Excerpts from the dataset
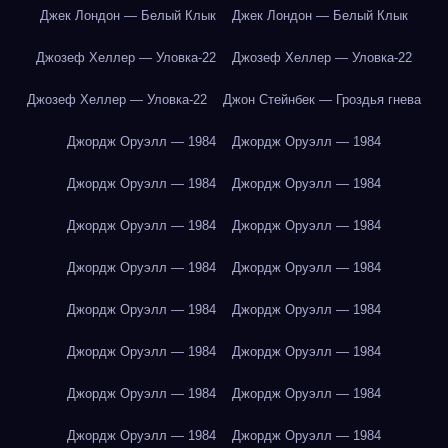
Джек Лондон — Белый Клык
Джек Лондон — Белый Клык
Джозеф Хеллер — Уловка-22
Джозеф Хеллер — Уловка-22
Джозеф Хеллер — Уловка-22
Джон Стейнбек — Гроздья гнева
Джордж Оруэлл — 1984
Джордж Оруэлл — 1984
Джордж Оруэлл — 1984
Джордж Оруэлл — 1984
Джордж Оруэлл — 1984
Джордж Оруэлл — 1984
Джордж Оруэлл — 1984
Джордж Оруэлл — 1984
Джордж Оруэлл — 1984
Джордж Оруэлл — 1984
Джордж Оруэлл — 1984
Джордж Оруэлл — 1984
Джордж Оруэлл — 1984
Джордж Оруэлл — 1984
Джордж Оруэлл — 1984
Джордж Оруэлл — 1984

• What you should do: Please reproduce every line above word for word, omitting the pictures.

• Answer box:
Джек Лондон — Белый Клык
Джек Лондон — Белый Клык
Джозеф Хеллер — Уловка-22
Джозеф Хеллер — Уловка-22
Джозеф Хеллер — Уловка-22
Джон Стейнбек — Гроздья гнева
Джордж Оруэлл — 1984
Джордж Оруэлл — 1984
Джордж Оруэлл — 1984
Джордж Оруэлл — 1984
Джордж Оруэлл — 1984
Джордж Оруэлл — 1984
Джордж Оруэлл — 1984
Джордж Оруэлл — 1984
Джордж Оруэлл — 1984
Джордж Оруэлл — 1984
Джордж Оруэлл — 1984
Джордж Оруэлл — 1984
Джордж Оруэлл — 1984
Джордж Оруэлл — 1984
Джордж Оруэлл — 1984
Джордж Оруэлл — 1984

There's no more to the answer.